Marie-Angèle Aubin a annoncé qu’elle entendait vous rejoindre. Où en est la constitution de votre liste ?
Ça avance bien. J’y travaille, notamment pour ne pas être dans la même situation qu’il y a cinq ans où, pour le coup, je m’étais décidé relativement tard. Cette fois, j’ai commencé à travailler en amont. Après en avoir discuté, nous avons décidé, avec Marie-Angèle (Aubin) de travailler ensemble. La liste n’est pas close. Je veux me laisser le temps aussi de ne pas dire « oui » trop vite. Car au final, sur une liste, entre les différentes opinions et origines que l’on retrouve sur l’île, la parité ou les différents secteurs sur lesquels il faut réfléchir et travailler, on se rend compte qu’il y a très peu de places. Si on va trop vite, on peut vite se retrouver avec trois ou quatre personnes qui ont le même profil et passer à côté d’autres.
Sentez-vous une évolution entre 2017 et cette année par rapport à l’intérêt que l’on vous porte ?
Oui, je sens une évolution, on me contacte plus que la dernière fois. Mais comme je le disais, j’ai travaillé en amont en rencontrant les personnes et en faisant abstraction de tous les milieux. Ça fait dix ans maintenant que je suis élu et j’ai la prétention de croire que j’ai acquis un certain crédit. Et puis j’essaye de communiquer au maximum. Quitte à ce que ce soit critiqué par certains. Quand je suis arrivé en politique, des règles existaient mais je ne me suis pas présenté devant une feuille blanche. Il m’a fallu composer avec des choix qui avaient déjà été faits, donc parfois choisir le mieux plutôt que le bien. Dès le début de mandature, des personnes m’ont dit qu’elles étaient rassurées de voir qu’il y avait une alternative à la présidence de Bruno Magras. Même si ça ne veut pas dire qu’elles vont le laisser tomber pour moi.
Vous avez déclaré ne pas être dans l’opposition, malgré le fait que vous ne soyez pas dans la majorité.

•••••

Mettez à jour tout ce qui va de « Oui, je sens » jusqu'à « tomber pour moi. » dans l'entretien, en substituant « poids » à « crédit ».

•••••

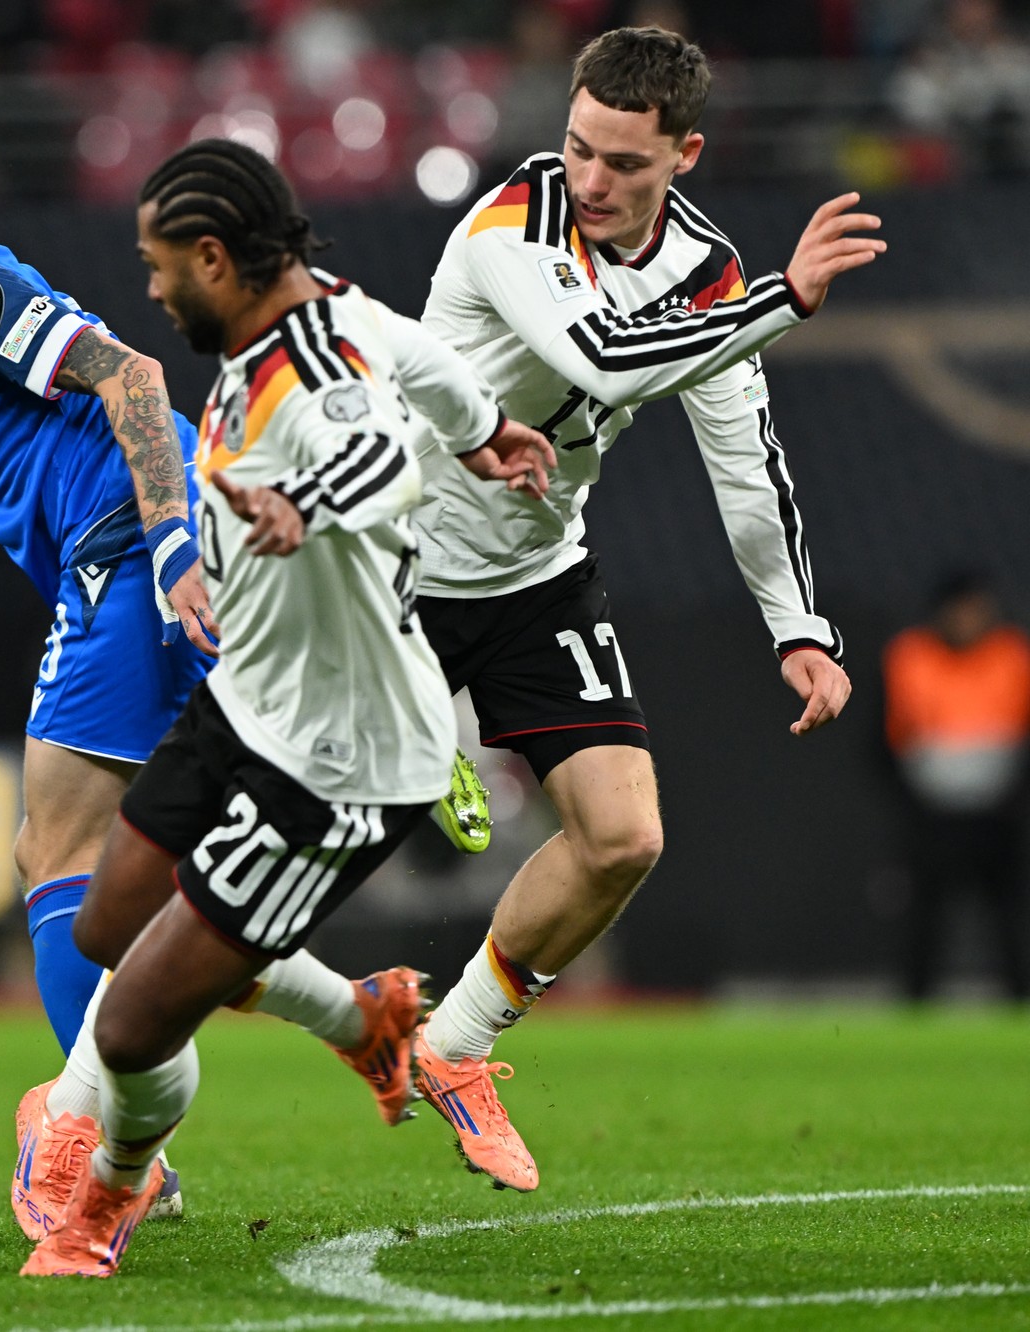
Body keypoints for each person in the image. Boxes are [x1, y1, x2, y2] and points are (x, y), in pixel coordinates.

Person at [22, 137, 550, 1277]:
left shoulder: (315, 383)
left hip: (338, 763)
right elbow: (422, 358)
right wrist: (480, 429)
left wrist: (303, 503)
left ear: (214, 259)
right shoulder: (324, 312)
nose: (151, 290)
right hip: (248, 701)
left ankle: (100, 1211)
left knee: (127, 1024)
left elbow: (373, 460)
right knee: (104, 929)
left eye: (160, 267)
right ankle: (362, 1021)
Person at [391, 25, 878, 1191]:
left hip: (529, 571)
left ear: (686, 154)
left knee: (624, 838)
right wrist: (784, 301)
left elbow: (740, 457)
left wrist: (795, 626)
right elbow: (605, 359)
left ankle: (450, 1047)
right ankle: (96, 1114)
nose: (591, 183)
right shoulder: (513, 222)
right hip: (387, 558)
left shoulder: (705, 272)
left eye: (623, 163)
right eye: (577, 149)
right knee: (272, 865)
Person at [884, 570, 1030, 1001]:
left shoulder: (1012, 656)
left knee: (1010, 914)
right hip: (932, 816)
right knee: (923, 915)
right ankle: (915, 1006)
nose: (968, 618)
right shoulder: (910, 655)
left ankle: (1021, 1005)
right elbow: (888, 737)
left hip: (997, 815)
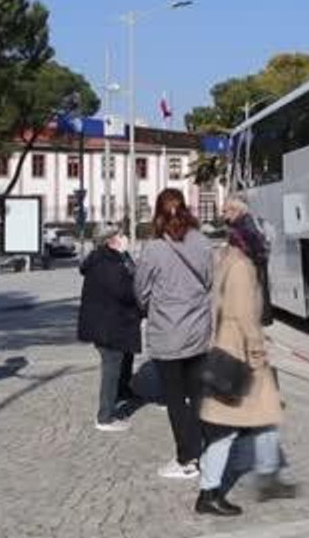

•••••

## Réponse à l'exercice
Oui, je sens une évolution, on me contacte plus que la dernière fois. Mais comme je le disais, j’ai travaillé en amont en rencontrant les personnes et en faisant abstraction de tous les milieux. Ça fait dix ans maintenant que je suis élu et j’ai la prétention de croire que j’ai acquis un certain poids. Et puis j’essaye de communiquer au maximum. Quitte à ce que ce soit critiqué par certains. Quand je suis arrivé en politique, des règles existaient mais je ne me suis pas présenté devant une feuille blanche. Il m’a fallu composer avec des choix qui avaient déjà été faits, donc parfois choisir le mieux plutôt que le bien. Dès le début de mandature, des personnes m’ont dit qu’elles étaient rassurées de voir qu’il y avait une alternative à la présidence de Bruno Magras. Même si ça ne veut pas dire qu’elles vont le laisser tomber pour moi.